September 26, 1994: Sheffield Wednesday 1-1 Leeds
On my debut for Leeds, my manager Howard Wilkinson got me to play on the wing. I’ve no idea why, because I wasn’t a winger or even that fast! It was strange and I kept cutting inside. The English game was so quick compared to what I was used to, and it was pretty difficult for me.
But the atmosphere was fantastic and I knew I was going to enjoy playing in England – as long as I could play in my proper position...

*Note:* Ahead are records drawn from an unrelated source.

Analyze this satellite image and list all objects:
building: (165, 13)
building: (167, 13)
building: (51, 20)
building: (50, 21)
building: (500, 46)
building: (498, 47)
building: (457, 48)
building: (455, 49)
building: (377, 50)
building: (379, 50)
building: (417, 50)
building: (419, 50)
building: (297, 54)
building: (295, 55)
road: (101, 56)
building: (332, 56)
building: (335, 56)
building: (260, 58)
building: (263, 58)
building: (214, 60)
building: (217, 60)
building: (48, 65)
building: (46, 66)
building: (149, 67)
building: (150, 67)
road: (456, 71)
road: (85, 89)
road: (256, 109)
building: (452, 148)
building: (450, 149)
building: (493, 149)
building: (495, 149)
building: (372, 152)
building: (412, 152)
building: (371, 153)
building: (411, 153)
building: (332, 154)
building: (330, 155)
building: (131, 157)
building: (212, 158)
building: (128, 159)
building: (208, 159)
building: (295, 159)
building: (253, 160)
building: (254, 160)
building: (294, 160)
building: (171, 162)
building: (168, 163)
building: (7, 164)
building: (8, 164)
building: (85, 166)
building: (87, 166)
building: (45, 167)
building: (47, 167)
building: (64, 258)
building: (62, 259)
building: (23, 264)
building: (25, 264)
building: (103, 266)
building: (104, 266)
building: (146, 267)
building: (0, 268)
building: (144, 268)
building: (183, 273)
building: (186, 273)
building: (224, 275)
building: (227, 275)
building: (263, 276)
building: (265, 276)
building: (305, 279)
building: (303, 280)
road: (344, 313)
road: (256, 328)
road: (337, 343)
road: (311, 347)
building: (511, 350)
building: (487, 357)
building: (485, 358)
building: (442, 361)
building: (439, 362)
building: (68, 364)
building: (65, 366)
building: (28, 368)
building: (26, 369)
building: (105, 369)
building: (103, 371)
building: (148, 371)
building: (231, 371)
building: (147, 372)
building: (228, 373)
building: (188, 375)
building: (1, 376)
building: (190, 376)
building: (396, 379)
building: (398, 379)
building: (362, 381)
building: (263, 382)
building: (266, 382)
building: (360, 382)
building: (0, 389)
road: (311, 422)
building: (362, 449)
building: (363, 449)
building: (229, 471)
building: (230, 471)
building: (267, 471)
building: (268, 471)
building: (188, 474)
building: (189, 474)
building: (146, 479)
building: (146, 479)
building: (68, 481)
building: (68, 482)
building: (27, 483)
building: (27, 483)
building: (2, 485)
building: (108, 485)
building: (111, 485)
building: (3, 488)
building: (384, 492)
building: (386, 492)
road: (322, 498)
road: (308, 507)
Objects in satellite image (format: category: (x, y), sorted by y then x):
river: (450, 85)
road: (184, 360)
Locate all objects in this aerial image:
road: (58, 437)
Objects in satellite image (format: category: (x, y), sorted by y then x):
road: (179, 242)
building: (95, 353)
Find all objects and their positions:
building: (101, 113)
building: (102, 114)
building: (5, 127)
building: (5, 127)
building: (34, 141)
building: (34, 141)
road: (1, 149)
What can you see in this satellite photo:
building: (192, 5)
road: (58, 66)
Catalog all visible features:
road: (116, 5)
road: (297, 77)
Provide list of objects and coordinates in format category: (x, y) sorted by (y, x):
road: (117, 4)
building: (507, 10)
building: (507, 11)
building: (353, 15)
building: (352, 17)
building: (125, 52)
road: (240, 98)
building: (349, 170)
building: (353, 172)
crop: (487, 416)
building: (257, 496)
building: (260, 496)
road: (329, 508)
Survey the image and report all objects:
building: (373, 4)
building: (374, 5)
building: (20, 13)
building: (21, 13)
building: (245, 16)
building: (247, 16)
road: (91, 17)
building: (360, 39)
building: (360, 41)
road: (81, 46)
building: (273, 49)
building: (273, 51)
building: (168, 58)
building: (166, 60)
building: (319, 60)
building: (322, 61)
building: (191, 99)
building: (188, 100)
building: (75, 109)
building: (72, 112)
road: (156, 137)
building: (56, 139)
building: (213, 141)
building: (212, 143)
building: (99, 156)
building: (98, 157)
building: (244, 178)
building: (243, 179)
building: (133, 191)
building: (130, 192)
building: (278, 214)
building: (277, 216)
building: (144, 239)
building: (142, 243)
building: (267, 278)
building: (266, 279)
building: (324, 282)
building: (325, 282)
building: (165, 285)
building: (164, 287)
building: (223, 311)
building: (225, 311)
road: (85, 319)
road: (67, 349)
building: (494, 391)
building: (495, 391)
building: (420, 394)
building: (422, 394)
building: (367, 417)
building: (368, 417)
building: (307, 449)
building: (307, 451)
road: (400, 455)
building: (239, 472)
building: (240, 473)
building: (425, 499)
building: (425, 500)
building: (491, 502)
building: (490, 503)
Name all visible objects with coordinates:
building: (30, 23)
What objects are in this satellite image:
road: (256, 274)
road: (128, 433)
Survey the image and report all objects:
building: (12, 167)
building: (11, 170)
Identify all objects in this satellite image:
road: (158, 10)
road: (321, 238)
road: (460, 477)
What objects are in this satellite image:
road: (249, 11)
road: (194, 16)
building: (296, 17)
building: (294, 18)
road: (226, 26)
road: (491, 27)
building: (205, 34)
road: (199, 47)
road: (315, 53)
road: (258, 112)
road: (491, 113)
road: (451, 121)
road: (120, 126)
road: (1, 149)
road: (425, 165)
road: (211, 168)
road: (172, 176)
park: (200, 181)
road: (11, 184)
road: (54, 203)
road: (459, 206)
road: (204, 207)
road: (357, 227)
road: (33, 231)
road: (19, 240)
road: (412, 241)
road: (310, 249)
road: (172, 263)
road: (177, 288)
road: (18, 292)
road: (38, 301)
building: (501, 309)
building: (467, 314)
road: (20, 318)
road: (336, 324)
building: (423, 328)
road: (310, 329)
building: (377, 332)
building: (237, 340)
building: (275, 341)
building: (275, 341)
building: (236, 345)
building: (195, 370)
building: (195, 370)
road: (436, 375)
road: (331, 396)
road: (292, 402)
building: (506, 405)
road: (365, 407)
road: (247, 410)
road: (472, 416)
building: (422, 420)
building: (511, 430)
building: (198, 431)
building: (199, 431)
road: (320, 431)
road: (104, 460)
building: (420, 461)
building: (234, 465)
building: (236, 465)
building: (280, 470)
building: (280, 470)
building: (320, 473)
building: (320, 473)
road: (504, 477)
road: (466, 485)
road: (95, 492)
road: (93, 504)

February 3, 1996: South Africa 2-0 Tunisia
Returning to international football in 1992 after apartheid was fantastic, and our greatest moment was winning the 1996 Africa Cup of Nations. The side had developed together for a long time and we’d had some bad results. Winning the tournament was the making of us – Bafana Bafana were national heroes.
We beat Tunisia in the final at Soccer City and the atmosphere was incredible. We met Madiba [Nelson Mandela] before the game, which was inspiring, and a lot of the nation’s cricket and rugby stars were there. It brought the country together.
April 14, 1996: Manchester United 1-0 Leeds
Our goalkeeper, Mark Beeney, was sent off after 16 minutes at Old Trafford, and Howard Wilkinson never picked a sub keeper. I used to like messing around in goal during training, so I found a green shirt thrown over my head. I ended up playing a good game. I made two great saves, one from Ryan Giggs and one from Brian McClair, but Roy Keane eventually scored.
At the end, I got clapped by some Manchester United fans – quite something for a Leeds player!
December 9, 1999: Leeds 1-0 Spartak Moscow
We’d lost 2-1 in Moscow, so we knew a 1-0 home win would get us through to the next round of the UEFA Cup. It was a tight game and with five minutes left we were pushing for a goal. I came up for a corner right at the end and I met Stephen McPhail’s cross to get the winner.
I didn’t score many, and I can still replay that moment in slow-mo. Elland Road erupted. It was a career highlight – I enjoyed my time there so much.